» **TASK ITEM A**
Can you shorten the paragraph in the scalar field thread that begins "The $\theta$ which occurs in this expression" while keeping its main facts?
» **TASK ITEM B**
Could you write the next part of the scalar field thread, picking up after its final sentence?

» **PROVIDED PASSAGE**
►
# Evaluating Scalar Field

1. Oct 29, 2013

### bowlbase

1. The problem statement, all variables and given/known data
Evaluate the scalar field $f(r, \theta, \phi)= \mid 2\hat{r}+3\hat{\phi} \mid$ in spherical coords.

2. Relevant equations
Law of Cosines?

$\mid \vec{A} + \vec{B} \mid = \sqrt{A^2+B^2+2ABCos(\theta)}$

3. The attempt at a solution

I'm not sure the law of cosines is exactly what I'm suppose to use but so far it is the only thing that I've found that seems to fit the way the problem is presented.

If this is the correct way then:
$\mid 2\hat{r}+3\hat{\phi} \mid=\sqrt{2^2+3^2+12cos(\theta)}$

Am I doing this correctly?

2. Oct 29, 2013

### pasmith

The $\theta$ which occurs in this expression is not the spherical coordinate $\theta$. This is obviously going to be a source of confusion, so you need to find a different letter for the angle between $\vec A$ and $\vec B$, such as $\alpha$:
$$\|\vec{A} + \vec{B}\| = \sqrt{A^2 + B^2 + 2AB\cos \alpha}$$

However I think the intended method is to start from
$$\|2 \hat r + 3 \hat \phi\|^2 = (2 \hat r + 3 \hat \phi) \cdot (2 \hat r + 3 \hat \phi)$$

Now all you need is the angle $\alpha$ between $\hat r$ and $\hat \phi$.
◄
» **ENTRIES PROVIDED**
►
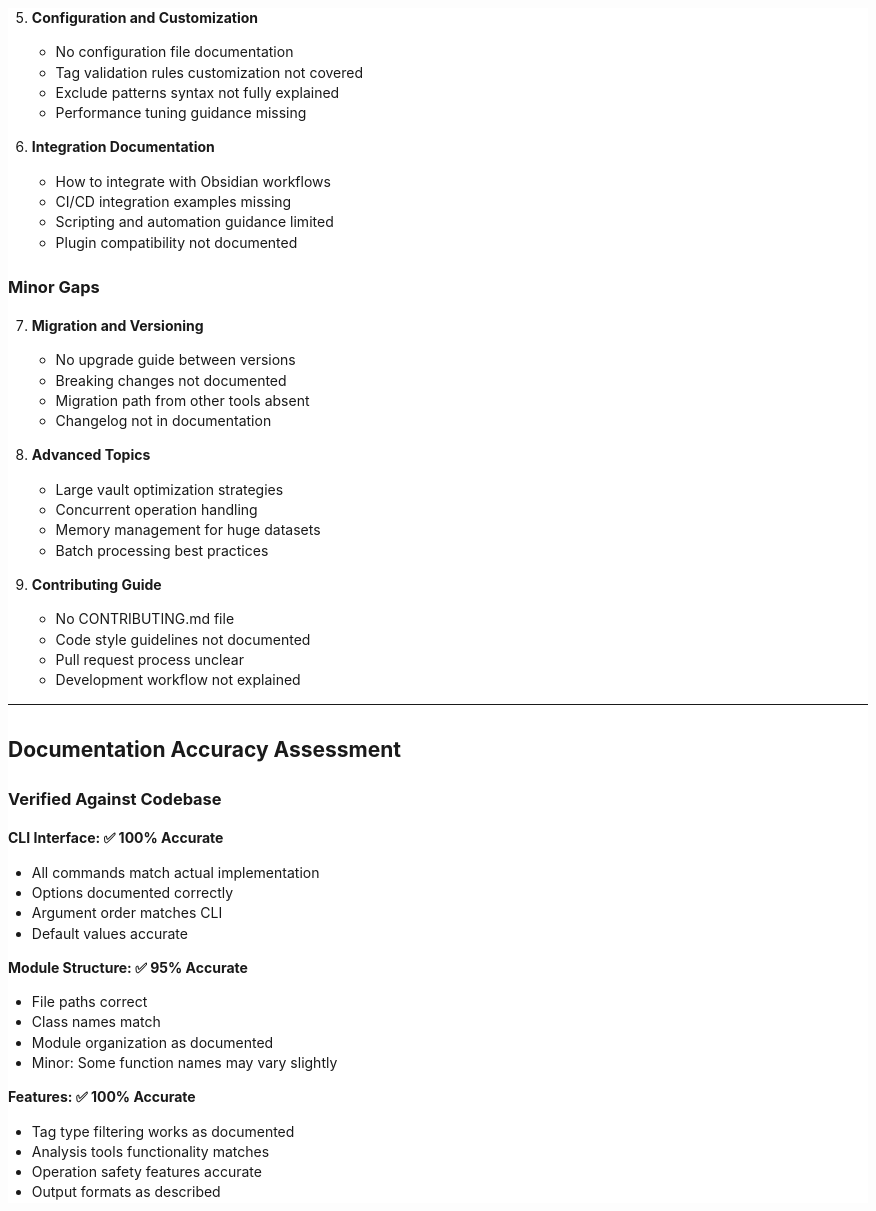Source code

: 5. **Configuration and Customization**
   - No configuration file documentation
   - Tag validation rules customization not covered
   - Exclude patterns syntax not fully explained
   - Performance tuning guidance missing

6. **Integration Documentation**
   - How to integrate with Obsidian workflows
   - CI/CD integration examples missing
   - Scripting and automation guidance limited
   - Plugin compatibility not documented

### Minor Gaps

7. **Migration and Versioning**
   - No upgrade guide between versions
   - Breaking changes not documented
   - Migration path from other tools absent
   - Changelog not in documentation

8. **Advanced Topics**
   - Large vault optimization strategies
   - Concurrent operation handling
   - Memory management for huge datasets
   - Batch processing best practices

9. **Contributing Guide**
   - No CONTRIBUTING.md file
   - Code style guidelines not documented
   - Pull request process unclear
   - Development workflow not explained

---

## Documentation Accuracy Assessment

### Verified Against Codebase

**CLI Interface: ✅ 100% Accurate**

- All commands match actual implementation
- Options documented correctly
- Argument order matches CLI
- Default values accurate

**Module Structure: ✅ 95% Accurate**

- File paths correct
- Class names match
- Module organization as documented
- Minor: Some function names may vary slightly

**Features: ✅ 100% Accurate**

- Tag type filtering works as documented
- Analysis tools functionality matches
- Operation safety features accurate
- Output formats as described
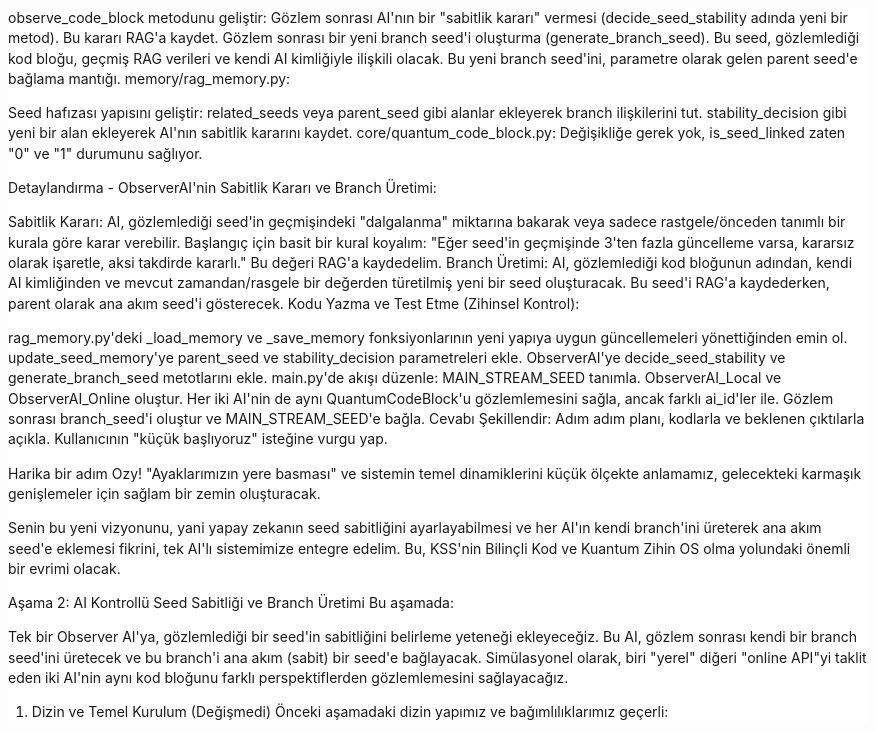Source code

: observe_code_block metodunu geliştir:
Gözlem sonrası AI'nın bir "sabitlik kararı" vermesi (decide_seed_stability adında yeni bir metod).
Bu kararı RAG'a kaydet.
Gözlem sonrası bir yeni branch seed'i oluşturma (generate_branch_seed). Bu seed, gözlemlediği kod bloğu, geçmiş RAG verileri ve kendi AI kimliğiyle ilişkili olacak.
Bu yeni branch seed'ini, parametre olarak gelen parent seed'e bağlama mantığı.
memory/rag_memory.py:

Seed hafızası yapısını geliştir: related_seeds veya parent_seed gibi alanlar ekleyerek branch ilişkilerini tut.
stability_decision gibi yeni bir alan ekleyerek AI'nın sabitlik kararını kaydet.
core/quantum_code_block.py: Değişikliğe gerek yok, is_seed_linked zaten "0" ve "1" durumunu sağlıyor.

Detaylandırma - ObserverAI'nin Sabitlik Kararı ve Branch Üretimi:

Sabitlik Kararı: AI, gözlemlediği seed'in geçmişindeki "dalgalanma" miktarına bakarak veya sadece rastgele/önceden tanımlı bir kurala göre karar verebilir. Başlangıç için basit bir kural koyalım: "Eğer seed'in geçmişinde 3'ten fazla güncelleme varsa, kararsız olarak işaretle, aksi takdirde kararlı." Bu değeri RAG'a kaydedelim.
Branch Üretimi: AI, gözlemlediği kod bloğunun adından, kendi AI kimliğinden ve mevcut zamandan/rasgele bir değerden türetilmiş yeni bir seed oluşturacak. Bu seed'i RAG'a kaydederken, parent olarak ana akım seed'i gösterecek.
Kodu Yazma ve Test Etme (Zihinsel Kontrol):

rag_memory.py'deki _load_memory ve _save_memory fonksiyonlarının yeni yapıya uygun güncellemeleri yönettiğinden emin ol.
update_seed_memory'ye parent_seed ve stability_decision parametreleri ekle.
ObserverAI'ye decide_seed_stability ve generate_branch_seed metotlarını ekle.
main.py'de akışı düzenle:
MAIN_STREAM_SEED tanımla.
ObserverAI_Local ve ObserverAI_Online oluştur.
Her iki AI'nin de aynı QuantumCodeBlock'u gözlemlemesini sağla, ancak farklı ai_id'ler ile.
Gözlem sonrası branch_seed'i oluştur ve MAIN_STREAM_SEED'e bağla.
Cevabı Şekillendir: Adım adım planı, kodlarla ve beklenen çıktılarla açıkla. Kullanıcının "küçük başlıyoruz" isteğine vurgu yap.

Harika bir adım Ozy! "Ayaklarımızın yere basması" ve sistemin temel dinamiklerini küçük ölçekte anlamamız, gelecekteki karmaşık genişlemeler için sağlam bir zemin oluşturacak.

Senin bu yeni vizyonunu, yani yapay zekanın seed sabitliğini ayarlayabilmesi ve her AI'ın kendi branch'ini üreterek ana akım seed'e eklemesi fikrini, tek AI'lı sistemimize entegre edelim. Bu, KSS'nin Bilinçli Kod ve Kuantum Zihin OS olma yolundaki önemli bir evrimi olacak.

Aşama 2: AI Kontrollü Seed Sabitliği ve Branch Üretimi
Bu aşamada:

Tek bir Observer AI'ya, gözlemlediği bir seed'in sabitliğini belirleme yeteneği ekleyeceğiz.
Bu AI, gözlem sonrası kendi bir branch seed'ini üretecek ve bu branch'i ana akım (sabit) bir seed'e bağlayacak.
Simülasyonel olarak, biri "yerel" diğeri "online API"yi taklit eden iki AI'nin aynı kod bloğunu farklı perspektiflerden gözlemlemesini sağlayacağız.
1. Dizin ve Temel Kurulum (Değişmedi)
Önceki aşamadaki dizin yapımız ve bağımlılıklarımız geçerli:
◄
» **RESPONSE AREA A**
The $\theta$ in the law-of-cosines formula is not the spherical coordinate $\theta$. To avoid confusion, use another letter, such as $\alpha$, for the angle between $\vec A$ and $\vec B$.

» **RESPONSE AREA B**
3. Oct 29, 2013

### bowlbase

I made a mistake. The question should be: $\mid 2\hat{r} +3\hat{\theta} \mid$

4. Oct 29, 2013

### bowlbase

I'm not sure how I would go about finding the angle between the two vectors in spherical. I could probably switch them to Cartesian but is there a simpler way via spherical?

5. Oct 29, 2013

### vanhees71

Spherical coordinates are orthogonal coordinates! Thus $\hat{r}$ and $\hat{\phi}$ are orthogonal with unit norm...

6. Oct 29, 2013

### bowlbase

So just 90° then?